Individuals are different and when two people decide to become one, it’s important to know your core value system. This is because as we have different family traditions and beliefs, so are our expectations in marriage, family life inclusive You should be able to discuss extensively on what shaped your belief system so that the what impacted on you negatively while growing up will not be a stumbling block in your new journey of marital bliss. This is also important if you are thinking of having children. Your parents might be career-driven while your partner might have made their marriage a priority or in either case, the children were expected to be independent from a young age. Discussions like this help to structure the type of family you want.
What finance plans should we undertake?
Talking about money is one difficult and sensitive subject to pull. In fact, a lot of marriages have been shattered because of finance. Ensure you have a conversation and a strong agreement about your finances before you tie the knot. Are you looking to have a separate or joint account? Who pays for what? How do you pay?

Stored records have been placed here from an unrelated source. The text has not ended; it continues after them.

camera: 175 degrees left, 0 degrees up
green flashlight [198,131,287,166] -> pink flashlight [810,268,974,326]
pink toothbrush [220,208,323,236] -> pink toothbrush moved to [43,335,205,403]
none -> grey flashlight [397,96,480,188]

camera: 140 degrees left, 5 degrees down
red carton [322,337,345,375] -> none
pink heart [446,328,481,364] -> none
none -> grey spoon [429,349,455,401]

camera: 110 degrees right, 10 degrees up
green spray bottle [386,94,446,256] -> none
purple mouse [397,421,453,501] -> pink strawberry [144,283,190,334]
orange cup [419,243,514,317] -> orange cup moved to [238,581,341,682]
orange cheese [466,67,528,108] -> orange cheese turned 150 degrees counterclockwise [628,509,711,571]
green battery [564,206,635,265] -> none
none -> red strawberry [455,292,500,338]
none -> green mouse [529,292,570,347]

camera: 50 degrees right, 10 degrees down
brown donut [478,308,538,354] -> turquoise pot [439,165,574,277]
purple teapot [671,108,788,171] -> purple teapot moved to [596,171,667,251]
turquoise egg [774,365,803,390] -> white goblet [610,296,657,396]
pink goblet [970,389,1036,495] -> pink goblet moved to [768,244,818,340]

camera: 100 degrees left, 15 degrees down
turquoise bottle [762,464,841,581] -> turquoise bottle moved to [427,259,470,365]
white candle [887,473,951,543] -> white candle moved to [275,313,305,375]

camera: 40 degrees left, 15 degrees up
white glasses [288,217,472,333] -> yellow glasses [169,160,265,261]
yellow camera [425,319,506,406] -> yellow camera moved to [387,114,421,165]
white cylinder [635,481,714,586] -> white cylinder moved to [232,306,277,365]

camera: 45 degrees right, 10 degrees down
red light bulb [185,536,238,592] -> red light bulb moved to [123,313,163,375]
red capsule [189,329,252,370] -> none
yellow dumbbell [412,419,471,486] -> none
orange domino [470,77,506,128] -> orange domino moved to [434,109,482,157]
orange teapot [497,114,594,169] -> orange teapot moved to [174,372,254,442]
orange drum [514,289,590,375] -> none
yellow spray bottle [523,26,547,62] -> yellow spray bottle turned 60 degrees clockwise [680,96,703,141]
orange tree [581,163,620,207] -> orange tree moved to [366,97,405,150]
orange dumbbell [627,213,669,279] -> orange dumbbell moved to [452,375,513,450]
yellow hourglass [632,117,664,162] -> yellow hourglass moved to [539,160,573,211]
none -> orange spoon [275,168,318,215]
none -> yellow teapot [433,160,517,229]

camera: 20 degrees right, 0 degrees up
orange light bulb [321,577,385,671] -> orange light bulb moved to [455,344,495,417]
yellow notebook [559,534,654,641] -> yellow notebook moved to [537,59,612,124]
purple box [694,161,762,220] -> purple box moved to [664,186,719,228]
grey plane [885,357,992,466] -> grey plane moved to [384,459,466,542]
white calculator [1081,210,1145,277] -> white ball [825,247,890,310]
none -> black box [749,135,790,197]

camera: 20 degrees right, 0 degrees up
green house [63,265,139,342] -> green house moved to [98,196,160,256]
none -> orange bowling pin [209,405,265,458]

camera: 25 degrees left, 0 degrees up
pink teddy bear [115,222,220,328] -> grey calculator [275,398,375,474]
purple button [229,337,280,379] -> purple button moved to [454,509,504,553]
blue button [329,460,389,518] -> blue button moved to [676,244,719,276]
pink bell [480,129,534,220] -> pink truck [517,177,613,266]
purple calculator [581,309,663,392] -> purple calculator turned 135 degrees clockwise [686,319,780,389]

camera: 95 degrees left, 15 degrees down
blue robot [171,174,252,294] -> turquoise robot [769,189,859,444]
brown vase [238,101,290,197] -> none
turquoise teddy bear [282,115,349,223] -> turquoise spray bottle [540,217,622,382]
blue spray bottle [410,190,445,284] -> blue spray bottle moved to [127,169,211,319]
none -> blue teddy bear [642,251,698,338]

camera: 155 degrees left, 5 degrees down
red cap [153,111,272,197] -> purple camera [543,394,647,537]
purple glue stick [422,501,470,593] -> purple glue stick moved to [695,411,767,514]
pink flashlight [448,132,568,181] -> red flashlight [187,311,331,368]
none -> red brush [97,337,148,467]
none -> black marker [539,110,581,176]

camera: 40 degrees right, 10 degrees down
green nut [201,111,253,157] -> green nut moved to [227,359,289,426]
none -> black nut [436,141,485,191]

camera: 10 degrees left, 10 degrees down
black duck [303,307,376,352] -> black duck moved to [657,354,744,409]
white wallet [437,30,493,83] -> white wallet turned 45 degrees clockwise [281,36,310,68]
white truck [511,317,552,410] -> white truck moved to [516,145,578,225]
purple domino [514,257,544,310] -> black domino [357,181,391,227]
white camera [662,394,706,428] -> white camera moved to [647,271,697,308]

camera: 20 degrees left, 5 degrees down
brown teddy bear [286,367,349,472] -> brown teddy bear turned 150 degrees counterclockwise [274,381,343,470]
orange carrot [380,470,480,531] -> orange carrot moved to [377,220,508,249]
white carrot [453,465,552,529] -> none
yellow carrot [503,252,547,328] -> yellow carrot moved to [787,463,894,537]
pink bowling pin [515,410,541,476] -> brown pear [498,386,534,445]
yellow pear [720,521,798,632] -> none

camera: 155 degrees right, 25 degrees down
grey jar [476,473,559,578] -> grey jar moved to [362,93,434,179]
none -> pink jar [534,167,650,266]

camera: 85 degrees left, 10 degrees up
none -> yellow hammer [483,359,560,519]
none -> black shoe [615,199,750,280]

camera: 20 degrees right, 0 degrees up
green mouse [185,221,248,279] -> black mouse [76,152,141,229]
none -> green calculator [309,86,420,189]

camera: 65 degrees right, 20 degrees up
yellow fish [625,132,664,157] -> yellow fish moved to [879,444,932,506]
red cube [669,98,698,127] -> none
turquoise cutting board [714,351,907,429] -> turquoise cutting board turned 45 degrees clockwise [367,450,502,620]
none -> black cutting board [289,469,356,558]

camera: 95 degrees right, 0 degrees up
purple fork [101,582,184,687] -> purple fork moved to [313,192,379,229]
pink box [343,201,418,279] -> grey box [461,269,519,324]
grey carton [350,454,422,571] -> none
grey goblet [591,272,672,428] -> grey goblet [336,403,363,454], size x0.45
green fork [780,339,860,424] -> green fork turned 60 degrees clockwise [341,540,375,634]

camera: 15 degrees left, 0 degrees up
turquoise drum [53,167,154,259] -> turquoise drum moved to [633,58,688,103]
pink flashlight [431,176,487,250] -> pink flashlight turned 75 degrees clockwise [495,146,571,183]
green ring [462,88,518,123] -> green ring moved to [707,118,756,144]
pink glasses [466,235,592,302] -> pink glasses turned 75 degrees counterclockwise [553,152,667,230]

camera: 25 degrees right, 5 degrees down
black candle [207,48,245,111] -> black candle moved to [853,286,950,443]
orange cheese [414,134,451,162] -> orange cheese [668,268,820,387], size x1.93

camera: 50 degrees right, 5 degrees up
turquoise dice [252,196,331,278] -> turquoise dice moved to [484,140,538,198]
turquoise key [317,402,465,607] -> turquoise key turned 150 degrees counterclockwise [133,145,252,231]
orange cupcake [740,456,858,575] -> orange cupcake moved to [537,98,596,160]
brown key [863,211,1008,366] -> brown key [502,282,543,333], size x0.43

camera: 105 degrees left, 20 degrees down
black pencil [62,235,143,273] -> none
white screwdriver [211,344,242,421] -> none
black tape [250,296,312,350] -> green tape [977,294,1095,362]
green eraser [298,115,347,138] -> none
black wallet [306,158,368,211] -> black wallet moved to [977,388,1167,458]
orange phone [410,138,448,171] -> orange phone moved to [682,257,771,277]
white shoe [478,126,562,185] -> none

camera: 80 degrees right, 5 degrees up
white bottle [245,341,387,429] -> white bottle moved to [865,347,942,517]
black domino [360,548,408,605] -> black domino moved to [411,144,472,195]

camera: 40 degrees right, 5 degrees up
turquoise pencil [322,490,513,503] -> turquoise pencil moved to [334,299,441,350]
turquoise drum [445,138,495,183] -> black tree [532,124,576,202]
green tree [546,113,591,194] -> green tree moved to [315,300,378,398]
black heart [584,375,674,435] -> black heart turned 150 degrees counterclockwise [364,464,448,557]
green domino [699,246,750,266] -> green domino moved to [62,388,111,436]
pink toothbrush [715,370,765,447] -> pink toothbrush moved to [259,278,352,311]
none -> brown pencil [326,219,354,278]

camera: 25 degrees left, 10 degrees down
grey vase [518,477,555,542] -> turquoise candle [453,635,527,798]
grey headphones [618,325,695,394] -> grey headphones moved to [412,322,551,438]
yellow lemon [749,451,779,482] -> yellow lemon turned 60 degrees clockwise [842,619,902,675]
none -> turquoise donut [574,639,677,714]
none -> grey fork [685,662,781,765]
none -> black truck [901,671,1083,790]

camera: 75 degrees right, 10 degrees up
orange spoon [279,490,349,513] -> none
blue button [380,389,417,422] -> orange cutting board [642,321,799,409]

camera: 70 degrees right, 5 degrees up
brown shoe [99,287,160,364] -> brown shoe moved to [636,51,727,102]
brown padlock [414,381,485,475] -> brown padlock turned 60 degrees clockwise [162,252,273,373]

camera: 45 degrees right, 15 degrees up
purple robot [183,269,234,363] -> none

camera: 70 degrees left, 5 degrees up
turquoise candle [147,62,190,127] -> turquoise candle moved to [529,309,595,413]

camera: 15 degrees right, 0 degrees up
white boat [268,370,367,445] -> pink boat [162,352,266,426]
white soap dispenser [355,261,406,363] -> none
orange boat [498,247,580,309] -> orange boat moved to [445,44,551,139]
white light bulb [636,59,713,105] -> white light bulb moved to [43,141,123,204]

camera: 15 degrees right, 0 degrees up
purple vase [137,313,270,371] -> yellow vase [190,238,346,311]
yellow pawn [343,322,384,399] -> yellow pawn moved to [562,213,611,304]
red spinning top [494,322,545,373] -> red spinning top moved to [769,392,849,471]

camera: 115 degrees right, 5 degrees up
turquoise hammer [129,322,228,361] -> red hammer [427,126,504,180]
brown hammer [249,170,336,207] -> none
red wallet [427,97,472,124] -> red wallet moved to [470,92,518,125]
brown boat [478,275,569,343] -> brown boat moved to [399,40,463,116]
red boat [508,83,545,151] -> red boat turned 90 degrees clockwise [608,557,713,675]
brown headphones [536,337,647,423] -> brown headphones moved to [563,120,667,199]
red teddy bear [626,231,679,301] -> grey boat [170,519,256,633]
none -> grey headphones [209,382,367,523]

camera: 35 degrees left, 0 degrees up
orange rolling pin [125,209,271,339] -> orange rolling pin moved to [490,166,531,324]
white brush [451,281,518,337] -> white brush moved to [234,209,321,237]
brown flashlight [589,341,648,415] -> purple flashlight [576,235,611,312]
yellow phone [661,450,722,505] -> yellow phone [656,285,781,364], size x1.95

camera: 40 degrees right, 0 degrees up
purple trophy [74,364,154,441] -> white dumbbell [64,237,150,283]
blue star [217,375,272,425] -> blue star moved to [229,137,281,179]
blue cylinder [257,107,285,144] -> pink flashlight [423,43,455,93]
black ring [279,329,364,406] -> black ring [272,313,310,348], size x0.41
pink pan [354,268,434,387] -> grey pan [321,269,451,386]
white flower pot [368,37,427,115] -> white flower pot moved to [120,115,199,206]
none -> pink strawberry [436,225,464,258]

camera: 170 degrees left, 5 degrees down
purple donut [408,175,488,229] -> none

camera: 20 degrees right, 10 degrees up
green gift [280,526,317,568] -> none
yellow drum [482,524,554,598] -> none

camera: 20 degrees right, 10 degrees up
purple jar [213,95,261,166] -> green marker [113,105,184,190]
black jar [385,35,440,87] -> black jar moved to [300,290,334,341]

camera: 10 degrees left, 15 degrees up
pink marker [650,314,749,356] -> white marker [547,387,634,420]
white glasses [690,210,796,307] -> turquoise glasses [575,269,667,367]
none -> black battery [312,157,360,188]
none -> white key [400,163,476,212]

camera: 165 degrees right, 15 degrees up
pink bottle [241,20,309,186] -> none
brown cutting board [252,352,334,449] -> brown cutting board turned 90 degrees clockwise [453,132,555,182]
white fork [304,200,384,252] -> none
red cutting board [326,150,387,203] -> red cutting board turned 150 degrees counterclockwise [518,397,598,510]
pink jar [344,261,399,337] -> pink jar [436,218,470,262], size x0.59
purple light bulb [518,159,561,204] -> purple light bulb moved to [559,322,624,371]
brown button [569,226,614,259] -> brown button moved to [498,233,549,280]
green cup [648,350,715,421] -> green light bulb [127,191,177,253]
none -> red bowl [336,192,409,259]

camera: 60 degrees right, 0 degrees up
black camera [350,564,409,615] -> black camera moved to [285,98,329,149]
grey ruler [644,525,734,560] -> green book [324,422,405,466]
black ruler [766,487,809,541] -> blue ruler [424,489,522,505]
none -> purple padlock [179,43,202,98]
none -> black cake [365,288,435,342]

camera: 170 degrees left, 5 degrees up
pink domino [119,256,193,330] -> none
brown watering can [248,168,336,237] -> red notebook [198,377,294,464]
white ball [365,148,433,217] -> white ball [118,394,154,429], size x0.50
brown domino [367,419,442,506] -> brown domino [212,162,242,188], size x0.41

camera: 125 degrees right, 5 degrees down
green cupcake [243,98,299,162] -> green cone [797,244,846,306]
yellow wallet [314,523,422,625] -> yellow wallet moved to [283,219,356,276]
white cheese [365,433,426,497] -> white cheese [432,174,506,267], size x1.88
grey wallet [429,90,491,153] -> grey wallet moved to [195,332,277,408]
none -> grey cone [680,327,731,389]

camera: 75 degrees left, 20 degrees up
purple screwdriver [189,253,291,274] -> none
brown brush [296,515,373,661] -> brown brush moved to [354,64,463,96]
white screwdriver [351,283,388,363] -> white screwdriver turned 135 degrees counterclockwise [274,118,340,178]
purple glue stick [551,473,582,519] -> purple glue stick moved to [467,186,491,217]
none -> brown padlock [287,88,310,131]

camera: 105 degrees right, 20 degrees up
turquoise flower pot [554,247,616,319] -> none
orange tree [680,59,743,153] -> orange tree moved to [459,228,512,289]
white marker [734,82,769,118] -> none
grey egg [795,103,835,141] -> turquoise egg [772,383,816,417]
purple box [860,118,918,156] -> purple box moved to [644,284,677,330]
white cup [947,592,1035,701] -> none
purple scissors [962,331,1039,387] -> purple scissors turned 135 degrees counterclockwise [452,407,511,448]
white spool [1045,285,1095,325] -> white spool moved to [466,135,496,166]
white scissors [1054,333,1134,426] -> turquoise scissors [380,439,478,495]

This is because one of you might be a spender and the other, a saver. It is critical to know if your partner owes any debt. Make sure you’re aware of your partner’s financial matters.
How do we stay connected?
Sometimes, sex is not a reason why people cheat. In fact, some argue that it is hardly a reason. Cheating can be as a result of lost connection with their partner. When communication is lost, it can give room for negatives in the home. Couples need to take out time to discuss how they will nurture their relationship. It is a good idea to examine how you will continue to spice the relationship, whether it is through dates, getaways or anything that will make the heart flutter. We understand that this can be challenging especially when children are in the picture to feed and care for, and more bills to pay. However, it is also vital to recognize the importance of connection.
Do you really see yourself spending forever with them?
The emotions behind saying “I do” is exciting. But take a pause and look beyond all the interesting things that would happen that day. Do you really want to grow old with this person?
Do you love each other’s flaws or you criticize each other’s weakness?
Is this person supportive?
Do you both respect each other’s emotions and interests?
Have you been there for each other during the bad and good days?
Does this person understand your personality or compliment you?
How do we handle boundaries with each other?
Jealousy is natural but when not handled wisely, it can lead to serious issues in a relationship. Couples need to discuss boundaries they consider acceptable or not.
Is it okay to have a best friend of the opposite sex?
Is it okay to confide in a friend about your marital problems?
Setting boundaries that work helps protect your relationship.
How do we deal with body change and satisfy each other sexually in the long run?
It’s inevitable for couples who stay together not to experience change. Changes can be physical or emotional. Couples should discuss how they would handle changes like weight gain, health problems, menopause. Through your journey as a couple sexual drives might reduce so discussing how to handle times where there is sexual disparity is also important.